Çalışanları Motive Etmek...Nasıl?.. - Koniks.com

Koniks.com
Kullanıcı adı:
Şifre:
Şifremi hatırla


    Ana Sayfa          Forumlar          Arama          Yardım           Kayıt Ol

Çalışanları Motive Etmek...Nasıl?..


Akın Arslan
Üye

Toplam 320 yazı
20/04/2001 :  12:53:11   Yazarın websitesini ziyaret et Website  Bu yazıdan alıntı yaparak yorum yaz Alıntı


Neden Motivasyon...Nasıl Motive Etmeli?

Çalışanlarımızdan daha fazla verim bekliyorsanız, onları dinlemeli ve söylediklerini değerlendirmelisiniz.

Dinleyin!

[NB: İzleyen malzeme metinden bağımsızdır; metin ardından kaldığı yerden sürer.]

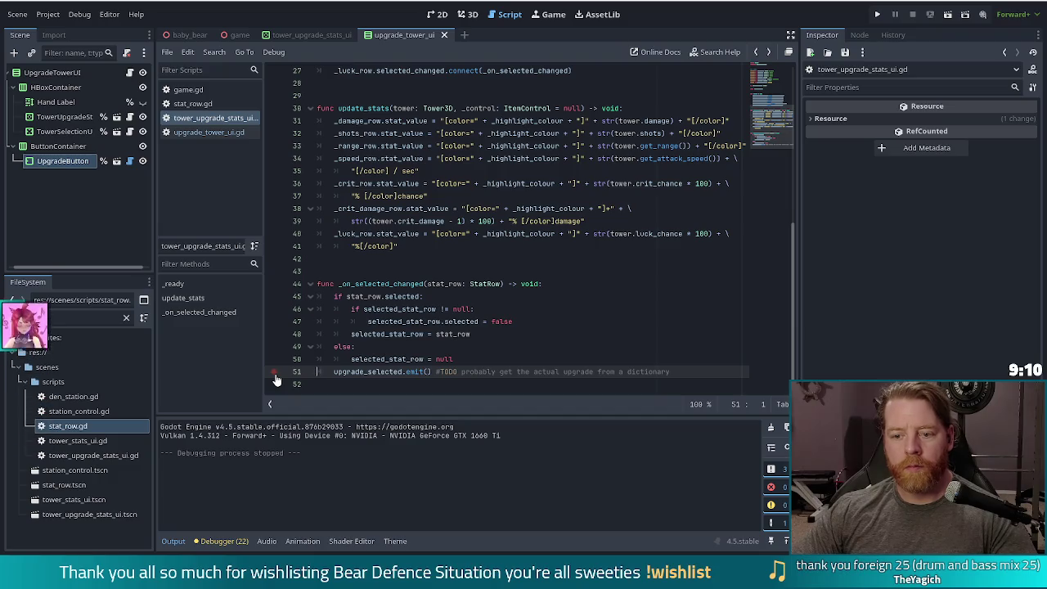
click(196, 132)
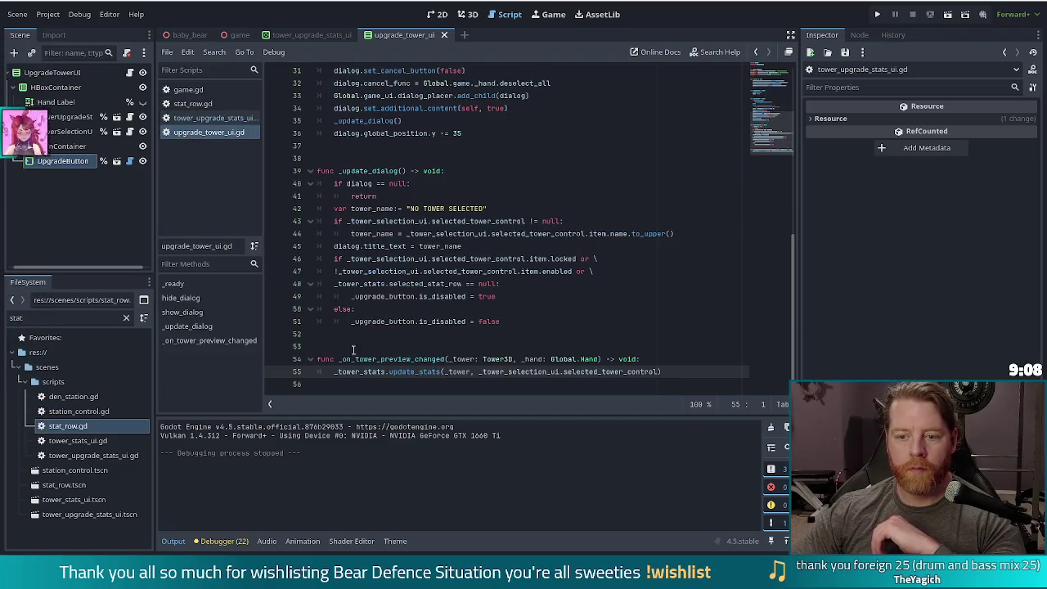
key(F5)
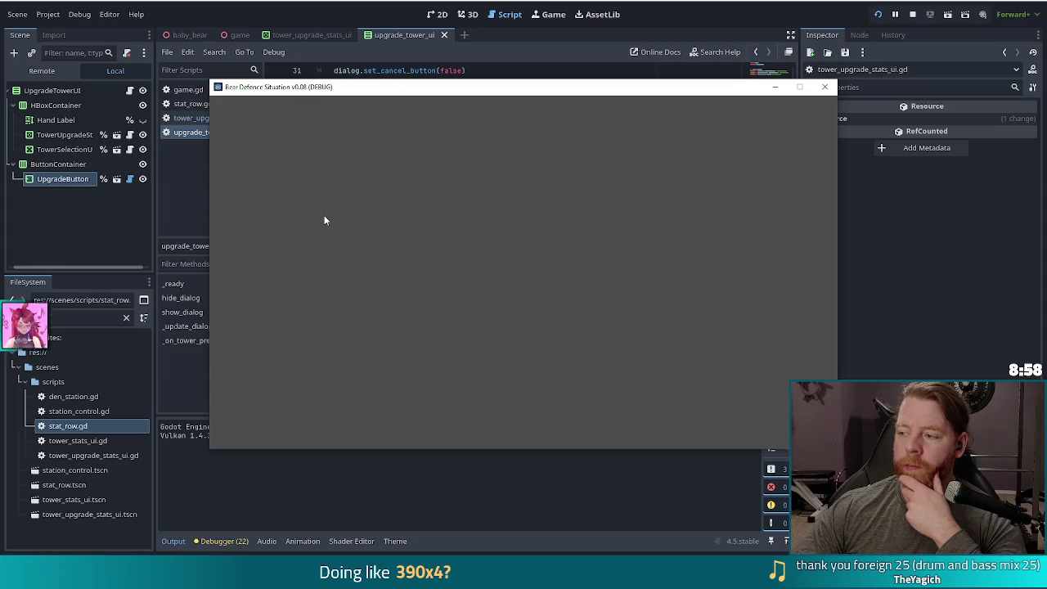
Step: Start a new game, pick the Ice Tower in the upgrade panel, then stop the game
click(355, 288)
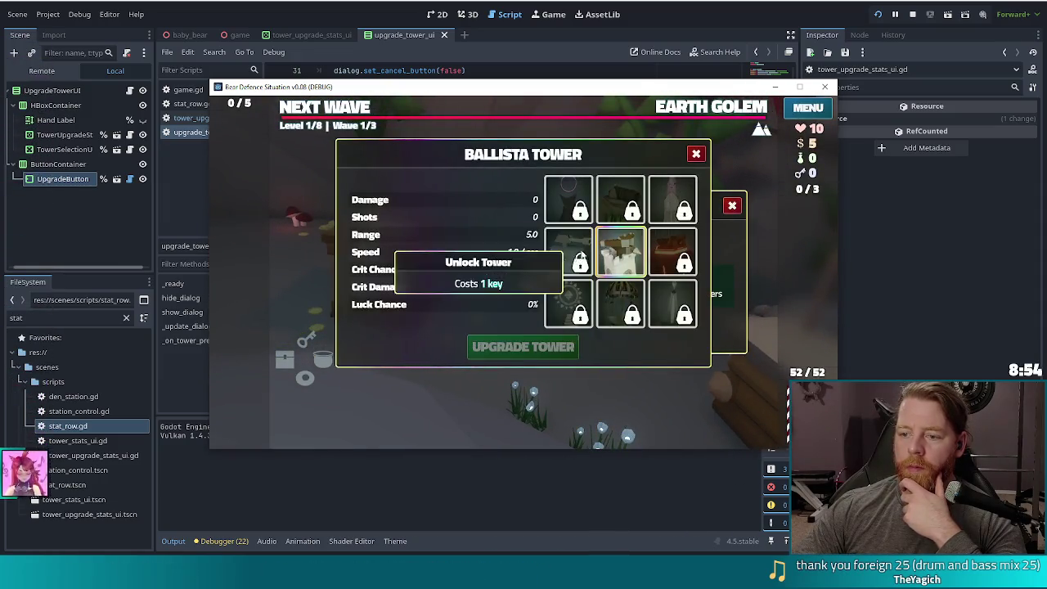
click(573, 249)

Elemanlarınız size, nasıl bir ortamda daha verimli olabileceklerini söyleyeceklerdir.

Shell'in yöneticilerinden Jack Rux, daha etkin bir dinleme için gereken özellikleri şöyle sıralıyor; daha az konuşun, nasıl dinlediğinize dikkat edin, konuyu derinleştirecek açık uçlu sorular sorun, söylenenlerin içeriğini anlamak için can kulağıyla dinleyin, konuşanın gerçek niyetini ele veren küçük ipuçları bulabilmek için vücut diline dikkat edin. Birbirinizi doğru anlayıp anlamadığınızı kontrol edin, söylenenleri doğru anladığınızdan emin olmak için duyduklarınızla ilgili sorular sorun. Söylenenleri bir de siz tekrarlayın ve doğru anlayıp anlamadığınızı karşınızdakine sorun. Bunları yaparak, “döner kapı sendromu”nun olumsuz etkilerini azaltırsınız. Hepinizin yaşamak için paraya gereksinimi var, ama yaptığımız işten beklentilerimiz çok daha fazla.

Şirketinizdeki işlerin çok önemli bir bölümünü yürütmekte olan gençlerin ve yarı zamanlı elemanlarınızın artık yaşamdan değişik beklentileri var. Onlar, kendilerinden önceki nesil gibi, işkolik değiller, esneklik, amaç sahibi olmak, beğenilmek ve güç kazanmak istiyorlar!

Bu noktalara dikkat ettiğinizde büyük olasılıkla parasal açıdan da kazançlı çıkarsınız. Örneğin, şirket takımını çalıştıran antrenöre, kendi spor faaliyetleri için izin verin. Bu izinler, bazen amacına uygun kullanılması bile eleman devir hızını düşürecektir. İşe eleman alırken, en doğru, en nitelikli kişileri bulun ve onlarla çalışın.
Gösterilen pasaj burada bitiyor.